PSI’s first annual Private Sector Outlet Survey was completed in early 2012 (with analysis completed by October). The purpose of the annual outlet surveys is to identify and monitor trends in the availability, price and relative volumes of antimalarial drugs across a nationally representative sample of private sector outlets throughout eastern Myanmar. Of 3,658 outlets visited, 1,274 were deemed eligible and able to participate in the process.
The baseline Outlet Survey revealed that not only had Artesunate lost market share relative to Artemether when compared with the rapid supply chain results (60% for Artesunate versus 40% for Artemether), but also AA’s products (mainly Artesunate and some Artemether) now represented only 34% of the total AMT market. More recent information now being analyzed from a full Supply Chain Assessment suggests this share has now diminished significantly, to approximately 2.3%.
While a reduction in the availability of AA’s Artesunate (and Artemether) was to be expected following the FDA ban on future importation, it was unclear at the time why Artemether would gain market share relative to Artesunate if also banned.
The answer to this question emerged at the mid-2012 annual partner’s review meeting of the Myanmar Artemisinin Resistance Containment (MARC) framework, where it transpired that not all oral AMT importation had been banned by the FDA. At that time, only Artesunate (AA’s main product) had been banned. The second AMT identified by PSI during the rapid supply chain assessment of 2011- Artemether – was therefore gaining market share relative to Artesunate as a result of the partial AMT ban by the FDA (Note: AA were not yet being supplied with quality assured and subsidized ACT to replace their dominant AMT, resulting in a supply gap that was clearly being filled by competitors with an alternative AMT).”

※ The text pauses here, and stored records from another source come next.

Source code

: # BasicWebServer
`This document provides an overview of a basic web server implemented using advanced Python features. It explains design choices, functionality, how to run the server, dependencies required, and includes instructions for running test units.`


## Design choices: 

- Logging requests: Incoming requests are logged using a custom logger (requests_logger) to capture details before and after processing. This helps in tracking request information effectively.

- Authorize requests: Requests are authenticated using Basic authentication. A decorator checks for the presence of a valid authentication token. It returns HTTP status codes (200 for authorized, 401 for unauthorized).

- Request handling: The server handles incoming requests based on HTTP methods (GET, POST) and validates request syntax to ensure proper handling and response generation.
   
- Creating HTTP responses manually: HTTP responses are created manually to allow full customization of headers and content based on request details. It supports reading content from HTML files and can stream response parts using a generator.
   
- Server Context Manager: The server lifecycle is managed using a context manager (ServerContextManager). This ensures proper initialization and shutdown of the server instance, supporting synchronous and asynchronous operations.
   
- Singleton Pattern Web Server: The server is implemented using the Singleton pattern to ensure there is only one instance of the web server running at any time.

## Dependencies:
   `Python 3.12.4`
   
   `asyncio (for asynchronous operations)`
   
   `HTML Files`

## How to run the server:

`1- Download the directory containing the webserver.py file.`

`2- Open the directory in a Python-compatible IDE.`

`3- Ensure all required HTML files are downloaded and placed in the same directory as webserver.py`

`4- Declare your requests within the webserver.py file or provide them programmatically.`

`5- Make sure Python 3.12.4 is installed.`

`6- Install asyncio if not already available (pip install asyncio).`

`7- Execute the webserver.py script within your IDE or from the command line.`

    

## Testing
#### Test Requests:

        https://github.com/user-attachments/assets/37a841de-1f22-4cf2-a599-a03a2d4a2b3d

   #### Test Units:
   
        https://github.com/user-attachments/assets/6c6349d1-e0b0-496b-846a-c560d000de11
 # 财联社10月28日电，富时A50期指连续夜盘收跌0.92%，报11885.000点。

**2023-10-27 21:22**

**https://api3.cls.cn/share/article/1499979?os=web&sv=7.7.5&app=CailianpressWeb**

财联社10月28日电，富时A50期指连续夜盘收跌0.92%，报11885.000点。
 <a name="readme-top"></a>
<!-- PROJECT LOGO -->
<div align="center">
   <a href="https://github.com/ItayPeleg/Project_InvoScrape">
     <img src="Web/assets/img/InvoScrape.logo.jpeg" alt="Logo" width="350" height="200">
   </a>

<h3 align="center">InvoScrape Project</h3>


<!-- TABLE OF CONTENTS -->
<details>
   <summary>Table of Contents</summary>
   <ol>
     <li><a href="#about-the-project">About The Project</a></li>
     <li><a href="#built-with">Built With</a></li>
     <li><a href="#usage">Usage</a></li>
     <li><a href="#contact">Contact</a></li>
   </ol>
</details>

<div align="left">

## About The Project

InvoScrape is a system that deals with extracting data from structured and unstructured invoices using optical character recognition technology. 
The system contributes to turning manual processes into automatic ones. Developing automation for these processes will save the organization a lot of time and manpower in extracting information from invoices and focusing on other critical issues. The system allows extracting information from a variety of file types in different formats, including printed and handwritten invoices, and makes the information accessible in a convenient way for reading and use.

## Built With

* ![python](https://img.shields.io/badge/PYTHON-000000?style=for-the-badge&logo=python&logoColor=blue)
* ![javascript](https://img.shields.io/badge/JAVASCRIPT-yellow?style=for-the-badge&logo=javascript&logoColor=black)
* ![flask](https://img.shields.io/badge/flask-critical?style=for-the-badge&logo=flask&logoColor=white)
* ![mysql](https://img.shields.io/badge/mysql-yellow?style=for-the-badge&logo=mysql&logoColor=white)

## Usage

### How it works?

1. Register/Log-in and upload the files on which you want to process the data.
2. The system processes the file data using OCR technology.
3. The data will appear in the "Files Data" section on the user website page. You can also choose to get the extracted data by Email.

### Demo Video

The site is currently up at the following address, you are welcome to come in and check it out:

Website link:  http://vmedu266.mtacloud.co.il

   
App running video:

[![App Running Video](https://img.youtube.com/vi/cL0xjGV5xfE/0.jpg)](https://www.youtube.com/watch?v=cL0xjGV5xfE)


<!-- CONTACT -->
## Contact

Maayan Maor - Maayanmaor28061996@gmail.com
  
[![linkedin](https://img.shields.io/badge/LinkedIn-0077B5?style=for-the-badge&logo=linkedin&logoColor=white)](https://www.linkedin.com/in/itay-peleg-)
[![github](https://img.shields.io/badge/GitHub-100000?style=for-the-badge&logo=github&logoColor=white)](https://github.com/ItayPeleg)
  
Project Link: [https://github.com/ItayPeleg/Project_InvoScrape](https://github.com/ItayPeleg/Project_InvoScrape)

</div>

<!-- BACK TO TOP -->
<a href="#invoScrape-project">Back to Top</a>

“The first ACT orders were delivered to AA in the last month of this reporting period (September 2012).”
“The meeting successfully concluded with the FDA publicly stating that oral Artemether monotherapy was also now banned, but it remains unclear as to how well this has been communicated to the major importers of this product, despite encouraging field observations suggesting that this AMT is already becoming scarce in the supply chain.” PSI progress report form for the Gates Foundation (December 2012), Pg 7.
“An ongoing challenge and learning has been the degree of flexibility and nimbleness needed by PSI in order to handle the highly volatile and unpredictable operational and policy environment. For example, the team does not yet know how much decentralization of health in Myanmar will help or hinder roll out of the project. This will be closely monitored and likely require shifts in and updates in how the project operates or how it operates in some areas. Forecasting demand for ACTs and RDTs (the main cost drivers of the project) is also an ongoing challenge and learning. PSI progress report form for the Gates Foundation (December 2012), Pg 11.